Arcturus Phase I/II corona vaccine trial results prove ‘underwhelming’

Israel signed with Arcturus only weeks after signing with Moderna. However, Moderna’s vaccine has already been approved for emergency use by the American Food and Drug Administration.

A scientist conducts research on a vaccine for the novel coronavirus (COVID-19) at the laboratories of RNA medicines company Arcturus Therapeutics in San Diego, California, U.S., March 17, 2020.  (photo credit: BING GUAN/REUTERS)
A scientist conducts research on a vaccine for the novel coronavirus (COVID-19) at the laboratories of RNA medicines company Arcturus Therapeutics in San Diego, California, U.S., March 17, 2020.
(photo credit: BING GUAN/REUTERS)
The results of a Phase I/II trial of the coronavirus vaccine being developed by Arcturus Therapeutics received tepid reviews on Tuesday, causing its stock to plummet.
Israel purchased four million doses of Arcturus’s messenger RNA (mRNA) vaccine candidate, LUNAR-COV19, back in July. The company’s CEO, Joseph Payne, told The Jerusalem Post in November that Israel is “first in line, or at least in the front position of that line” – along with Singapore – to receive the vaccine, if approved.
The California-based company has been conducting its Phase I/II study through Singapore’s Duke-NUS Medical School. Some 106 people participated in the trial that showed 100% immunogenicity, meaning antibodies were developed against the novel coronavirus, for the 78 people who received the vaccine – 28 people received a placebo. However, the levels of antibodies were largely below what the vaccines from Moderna and Pfizer were able to generate.
As such, some analysts referred to the results as “underwhelming.”
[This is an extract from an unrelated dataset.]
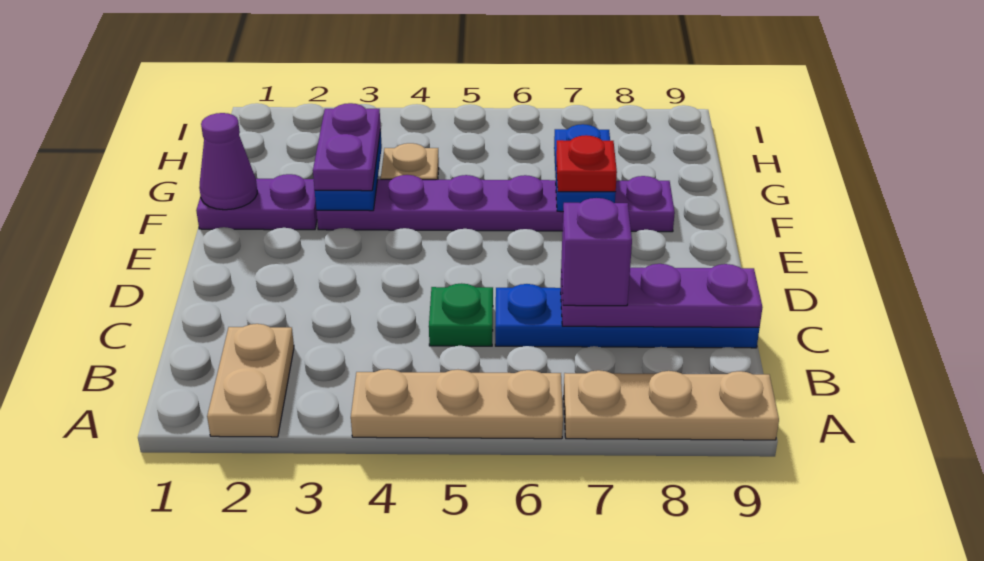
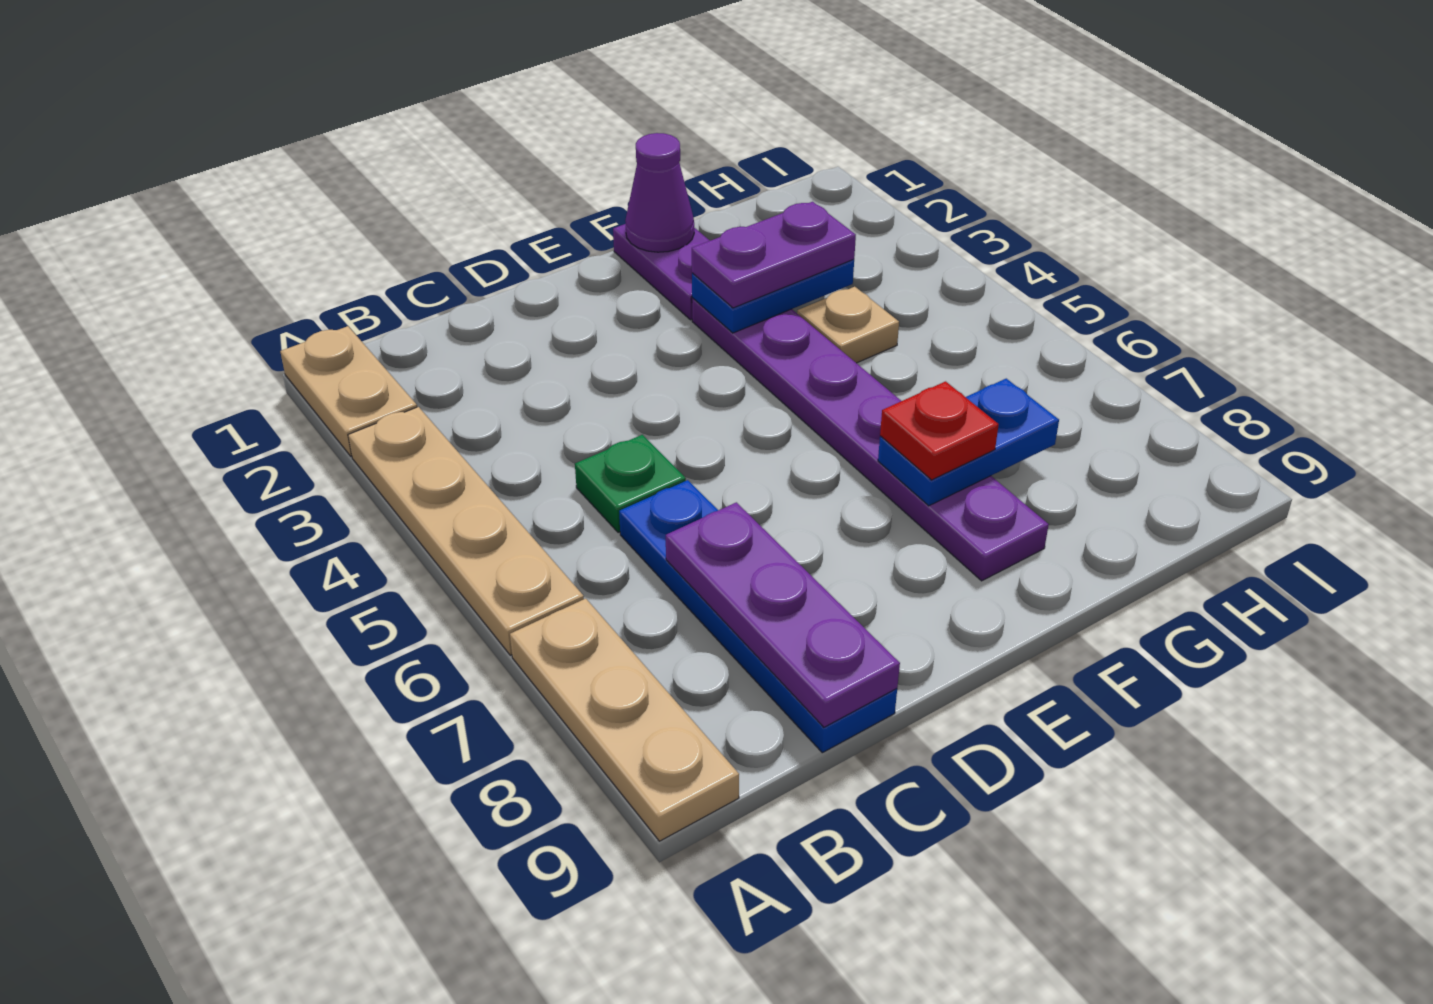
tan 1x2 plate [207,324,294,437] -> tan 1x2 plate turned to [280,326,417,456]
tan 1x3 plate [351,369,563,439] -> tan 1x4 plate [348,407,584,655]
purple 1x1 brick [561,198,632,306] -> none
LUNAR-COV19 utilizes the company’s “Self-Transcribing and Replicating mRNA” technology and its LUNAR lipid-mediated delivery to produce the vaccine, making it similar to Moderna’s and Pfizer’s vaccines. But Payne said his company hoped to be able to produce a low- and one-dose vaccine, which would improve compliance and save money.
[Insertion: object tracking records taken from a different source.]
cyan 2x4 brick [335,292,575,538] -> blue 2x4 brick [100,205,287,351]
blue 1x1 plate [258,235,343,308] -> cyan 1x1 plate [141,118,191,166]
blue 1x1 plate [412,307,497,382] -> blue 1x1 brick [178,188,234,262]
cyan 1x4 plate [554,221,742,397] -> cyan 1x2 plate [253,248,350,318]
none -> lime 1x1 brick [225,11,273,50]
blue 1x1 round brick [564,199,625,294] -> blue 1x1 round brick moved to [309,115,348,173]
Israel signed with Arcturus only weeks after signing with Moderna. However, Moderna’s vaccine has already been approved for emergency use by the American Food and Drug Administration and is expected to arrive in Israel by March. Israel ordered six million doses of the Moderna vaccine, enough to inoculate three million Israelis.
Netanyahu rarely, if ever, refers to Israel’s deal with Arcturus.
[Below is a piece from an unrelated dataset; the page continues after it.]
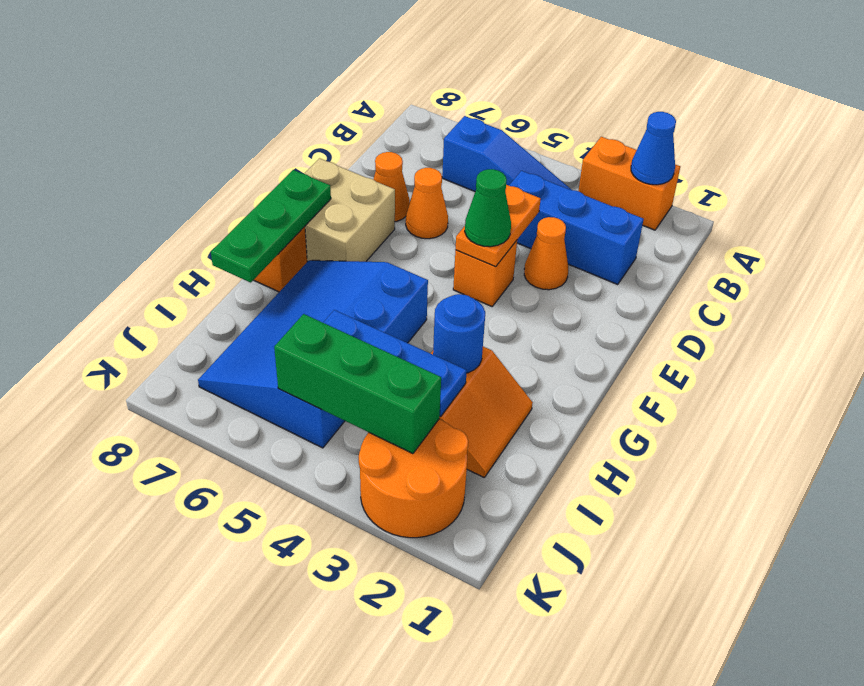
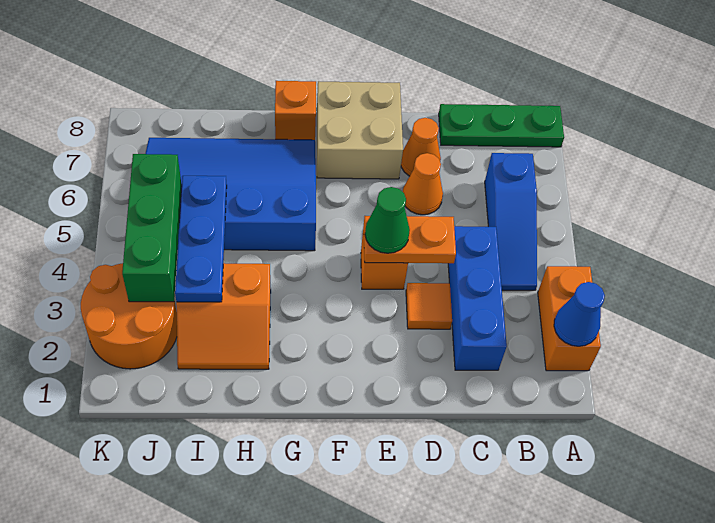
orange 1x1 cone [524,217,568,290] -> orange 1x1 tile [406,283,452,329]
green 1x3 plate [211,170,331,283] -> green 1x3 plate moved to [439,104,564,147]
blue 1x1 round brick [433,294,485,373] -> none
Payne told the Post that the cost of the vaccines to Israel is expected to be around $275 million. He also noted that, unlike the Pfizer and Moderna vaccines that have been arriving in multiple smaller shipments, if Arcturus is approved for use, the vaccines would ship to Israel in at most two shipments.
Despite the lower level of antibodies, Arcturus received approval from Singapore Health Services to proceed with a Phase II study, which will evaluate both the hopeful single dose regime and a prime-boost regime that is similar to the Pfizer and Moderna models.
The Phase II trial will include 600 participants. The data from that trial should be available in early 2021. If successful, a phase III study would take place in Q2 2021.
Arcturus has been in the vaccine space for several years. It has close ties with Israel because it merged with Israel’s Alcobra Ltd. in 2017. There are still a handful of Israelis working among the company’s staff of 120.